Studies examining whether vitamin D supplementation increases muscle mass or muscle-specific vitamin D receptor (VDR) concentration are lacking.

Objective:

Our objective was to determine whether vitamin D3 4000 IU/d alters muscle fiber cross-sectional area (FCSA) and intramyonuclear VDR concentration over 4 months.

Design and Setting:

This was a randomized, double-blind, placebo-controlled study in a single center.

Participants:

Participants were 21 mobility-limited women (aged ≥65 years) with serum 25-hydroxyvitamin D (25OHD) levels of 22.5 to 60 nmol/L.

Main Outcome Measures:

Baseline and 4-month FCSA and intramyonuclear VDR were measured from vastus lateralis muscle cross-sections probed for muscle fiber type (I/IIa/IIx) and VDR using immunofluorescence.

Results:

At baseline, mean (±SD) age was 78 ± 5 years; body mass index was 27 ± 5 kg/m2, 25OHD was 46.3 ± 9.5 nmol/L, and a short physical performance battery score was 7.95 ± 1.57 out of 12. At 4 months, 25OHD level was 52.5 ± 17.1 (placebo) vs 80.0 ± 11.5 nmol/L (vitamin D [VD]; P < .01), and change in 25OHD level was strongly associated with percent change in intramyonuclear VDR concentration-independent of group (r = 0.87, P < .001).
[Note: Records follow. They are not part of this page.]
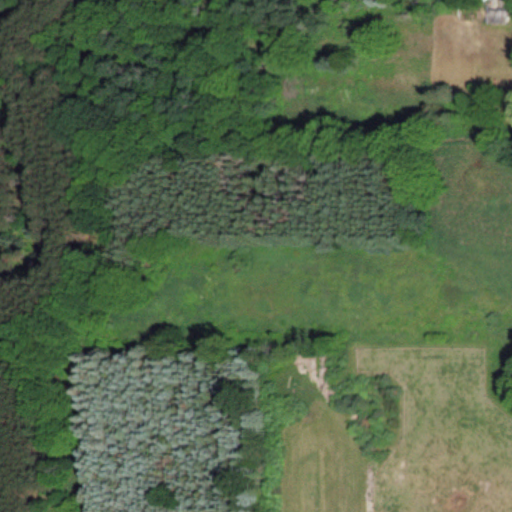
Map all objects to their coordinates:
building: (497, 12)
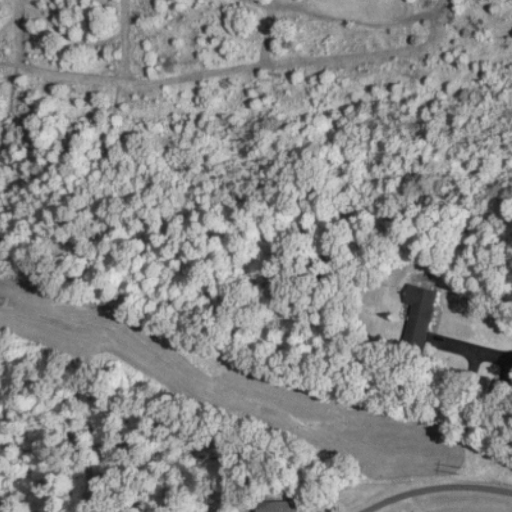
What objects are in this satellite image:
building: (416, 311)
road: (482, 352)
road: (437, 490)
building: (272, 506)
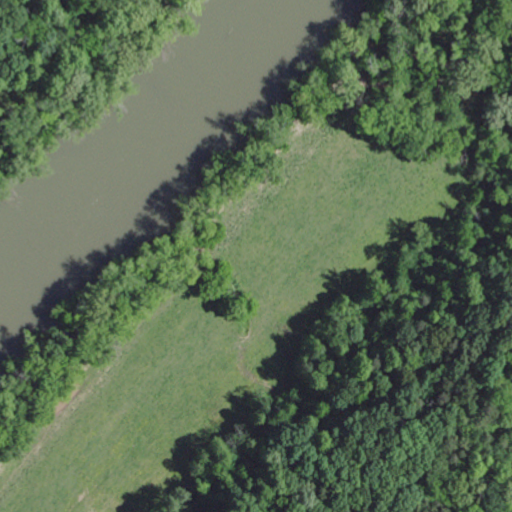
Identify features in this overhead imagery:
river: (135, 164)
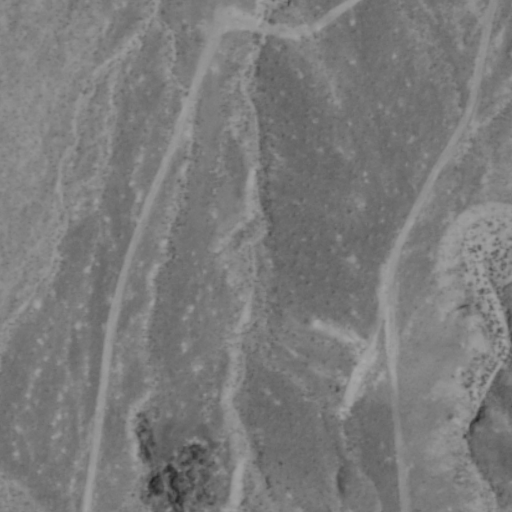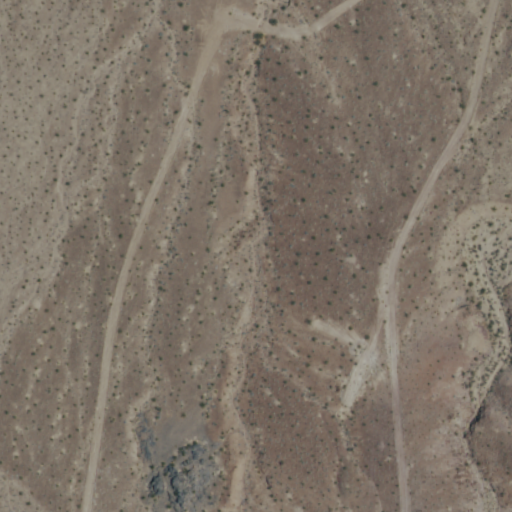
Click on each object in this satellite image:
road: (157, 192)
road: (399, 246)
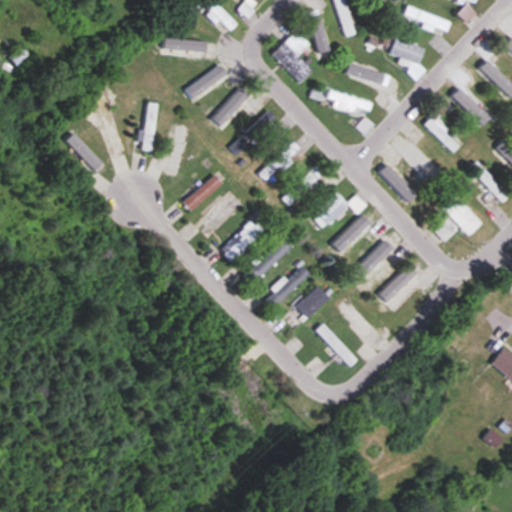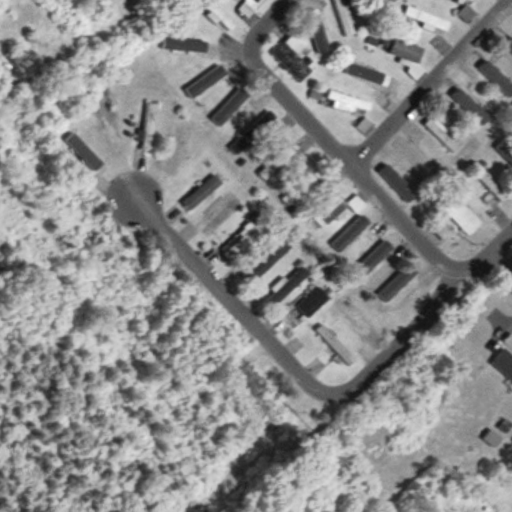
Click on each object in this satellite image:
building: (468, 1)
building: (374, 3)
building: (245, 9)
building: (213, 13)
building: (465, 14)
building: (342, 17)
building: (425, 18)
road: (270, 23)
building: (17, 56)
building: (291, 56)
building: (407, 56)
building: (492, 81)
building: (205, 82)
road: (433, 85)
building: (345, 101)
building: (469, 104)
building: (363, 124)
building: (147, 127)
building: (111, 129)
building: (250, 133)
building: (441, 133)
building: (176, 148)
building: (85, 150)
building: (412, 154)
building: (277, 160)
road: (355, 165)
building: (487, 181)
building: (301, 186)
building: (201, 192)
building: (337, 207)
building: (222, 210)
building: (454, 219)
building: (241, 240)
road: (498, 240)
building: (265, 261)
road: (498, 264)
building: (398, 285)
building: (286, 286)
building: (310, 301)
building: (334, 345)
building: (503, 364)
road: (302, 369)
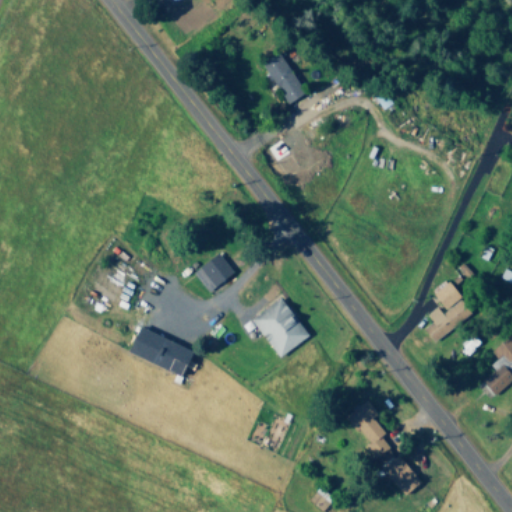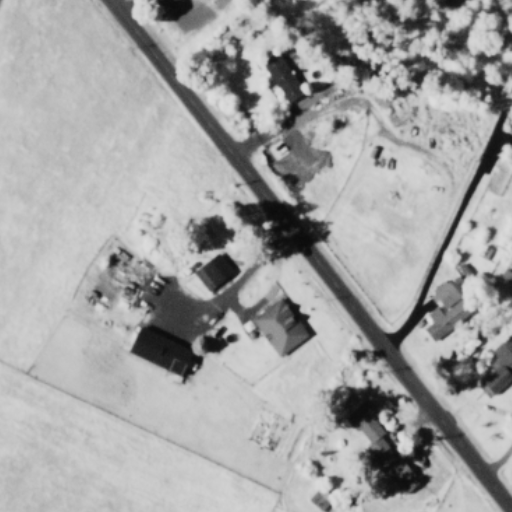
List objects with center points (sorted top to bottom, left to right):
building: (279, 77)
building: (511, 130)
road: (309, 255)
building: (209, 270)
building: (442, 311)
building: (275, 326)
building: (156, 350)
building: (499, 364)
building: (366, 431)
building: (396, 474)
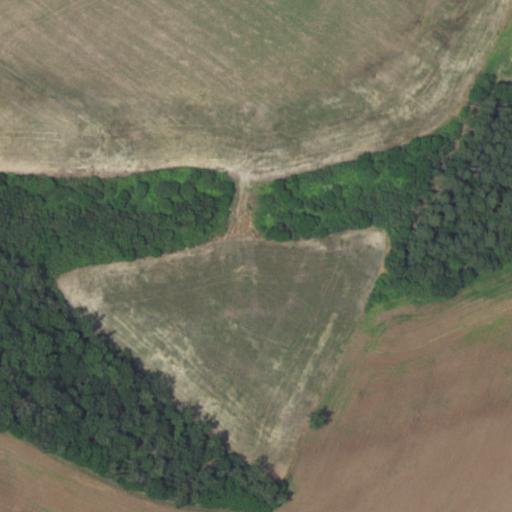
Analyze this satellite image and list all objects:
crop: (270, 245)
By treatment group, percent change in intramyonuclear VDR concentration was 7.8% ± 18.2% (placebo) vs 29.7% ± 11.7% (VD; P = .03) with a more pronounced group difference in type II vs I fibers. Percent change in total (type I/II) FCSA was –7.4% ± 18.9% (placebo) vs 10.6% ± 20.0% (VD; P = .048).

Conclusion:

Vitamin D3 supplementation increased intramyonuclear VDR concentration by 30% and increased muscle fiber size by 10% in older, mobility-limited, vitamin D-insufficient women. Further work is needed to determine whether the observed effect of vitamin D on fiber size is mediated by the VDR and to identify which signaling pathways are involved.